3.5 Genres from Rom-Com to Film Noir
Films may be described as being of a type or genre. There is no uniform way of doing this and IMDb uses descriptions of up to three genres for each film. When there is more than one genre listed for a film, they are listed alphabetically. In this dataset of films with more than 100 ratings there are almost 1250 different descriptions, i.e., combinations of up to three genres. The top 20 combinations of up to three genre descriptors with cumulative percentages were
genres | cumPerc |
---|---|
Drama | 11.9 |
Comedy | 18.8 |
Documentary | 22.8 |
Comedy,Drama | 26.7 |
Drama,Romance | 30.1 |
Comedy,Romance | 32.4 |
Comedy,Drama,Romance | 34.7 |
Horror | 36.9 |
Animation,Comedy,Family | 38.6 |
Crime,Drama | 40.0 |
Action,Crime,Drama | 41.3 |
Drama,Thriller | 42.6 |
Thriller | 43.9 |
Horror,Thriller | 45.0 |
Comedy,Short | 46.1 |
Crime,Drama,Thriller | 47.2 |
Short | 48.1 |
Drama,Short | 49.1 |
Western | 50.1 |
Documentary,Short | 51.0 |
Figure 3.11 shows the corresponding cumulative distribution.
There were 22 individual genre descriptors that are each mentioned over 3000 times in the dataset. This excludes films with no description, Adult films, Film Noir, and four other minor categories. Film Noir is a well-known term referring to cynical crime dramas filmed in black and white, but has not been used by IMDb for any film made after 1958. The last Film Noir listed is the famous Orson Welles film “Touch of Evil”.
Another version of the dataset has been constructed with up to 3 records per film, listing the genres separately in the same column. This allows grouping by genre, but means that some films may appear in up to 3 groups. Figure 3.12 plots time series of the percentages of films for which three particular genre descriptors were used. In the silent era the descriptor Comedy was used a lot, but there were far fewer films and they were shorter. Romance had a peak when sound came in. Drama has been used the most for many years. As on average around two descriptors were used for each film, the percentages for all would add up to about 200.
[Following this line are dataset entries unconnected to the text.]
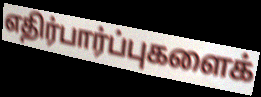
எதிர்பார்ப்புகளைக்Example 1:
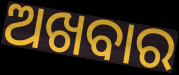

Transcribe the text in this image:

ଅଖବାର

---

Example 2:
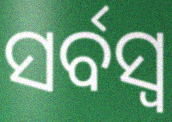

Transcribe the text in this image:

ସର୍ବସ୍ୱ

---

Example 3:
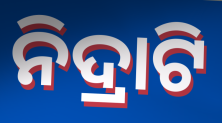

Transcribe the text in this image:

ନିଦ୍ରାଟି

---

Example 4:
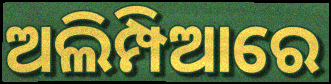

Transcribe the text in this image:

ଅଲିମ୍ପିଆରେ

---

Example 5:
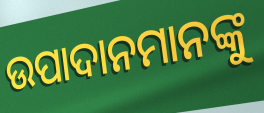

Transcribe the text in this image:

ଉପାଦାନମାନଙ୍କୁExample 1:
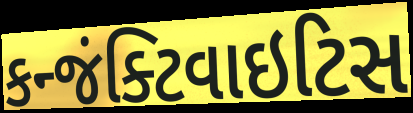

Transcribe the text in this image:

કન્જંક્ટિવાઇટિસ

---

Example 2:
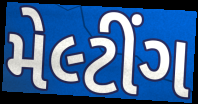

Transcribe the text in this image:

મેલ્ટીંગ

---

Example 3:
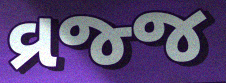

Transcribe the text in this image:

વ્રજ્જ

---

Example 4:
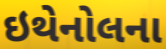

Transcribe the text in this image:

ઇથેનોલના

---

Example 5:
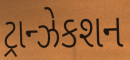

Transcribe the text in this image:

ટ્રાન્ઝેકશનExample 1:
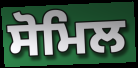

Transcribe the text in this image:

ਸੋਮਿਲ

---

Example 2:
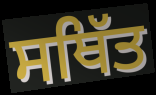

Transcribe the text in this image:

ਸਥਿੱਤ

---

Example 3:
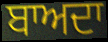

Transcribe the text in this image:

ਬਾਅਦਾ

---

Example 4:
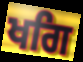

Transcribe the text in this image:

ਖਗਿ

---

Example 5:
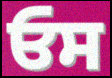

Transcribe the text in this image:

ਓਸ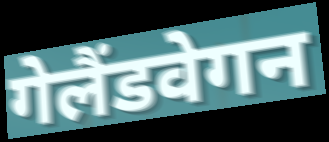
गेलैंडवेगनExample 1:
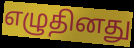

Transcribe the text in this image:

எழுதினது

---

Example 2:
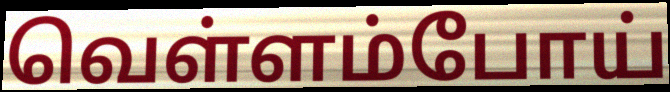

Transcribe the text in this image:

வெள்ளம்போய்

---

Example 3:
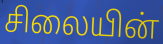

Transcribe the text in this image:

சிலையின்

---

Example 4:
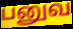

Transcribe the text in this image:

பனுவ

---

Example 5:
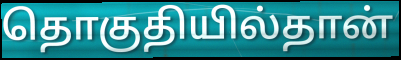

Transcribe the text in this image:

தொகுதியில்தான்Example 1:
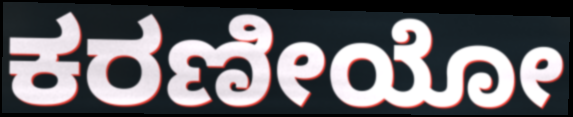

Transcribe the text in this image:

ಕರಣೀಯೋ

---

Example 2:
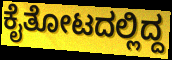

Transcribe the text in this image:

ಕೈತೋಟದಲ್ಲಿದ್ದ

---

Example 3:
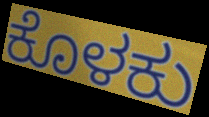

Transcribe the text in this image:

ಕೊಳಕು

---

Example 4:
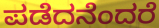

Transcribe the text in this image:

ಪಡೆದನೆಂದರೆ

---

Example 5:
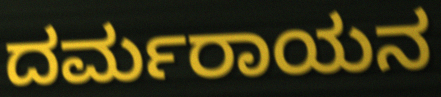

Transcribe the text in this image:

ದರ್ಮರಾಯನ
Instead of calculating percentages on the total numbers of films, it could have been done on the total numbers of genre descriptors used. As an alternative to percentages, the absolute numbers of films for which particular descriptors were used could be plotted, and this is done in Figure 3.13 for the 22 main genres by year from 1901 to 2019. The genres have been put into groups with roughly the same maximum number of films in a year. Each group is plotted on a separate row with its own vertical scale, so that the top row has a range over ten times that of the bottom row. Otherwise the Drama genre would determine the scale and the development over time of the other genres would hardly be visible.
Drama is the genre listed most often, whether alone or as one of two or one of three descriptors, and its number increased steadily until around the year 2000, when the increase became much more rapid. The Comedy genre followed a related pattern, but with a slower increase since 2000. Of the four genres in the second row, Action and Thriller rose earlier, and Horror even fell in the 1990s, while Documentary only took off after 2000. All four are at about the same annual level in 2019. In the third row, the peak in Romance films after sound films began stands out. A related feature can be seen in the fourth row, where both the Family and Animation genres had peaks across the 1930s and 1940s. The numbers for the genres in the fifth and final row are lower. There were more musicals made shortly after sound was introduced than at any time afterwards. War films peaked in World War II and Westerns had their last peak in the 1960s.
The increasing number of films in more recent years is probably due to the development of film industries in countries like India. Lower numbers in earlier years may reflect the restriction to films having more than 100 ratings. Comparing the old dataset referred to in §3.1 with the new one, numbers of ratings have increased. This is likely to have favoured newer films. IMDb first moved to the web in 1993 and is relatively young compared to the film industry itself. This doubtless also favours new films over old in terms of whether they are rated by someone.
There are a large number of genres and combinations of genres. The accuracy or otherwise of the classifications of films may be debatable, but, if nothing else, these kinds of graphics offer much opportunity for entertaining discussion. Experts in film may be able to offer explanations for some of the features on view. As always, good graphics can stimulate more involvement with the data than tables or text alone.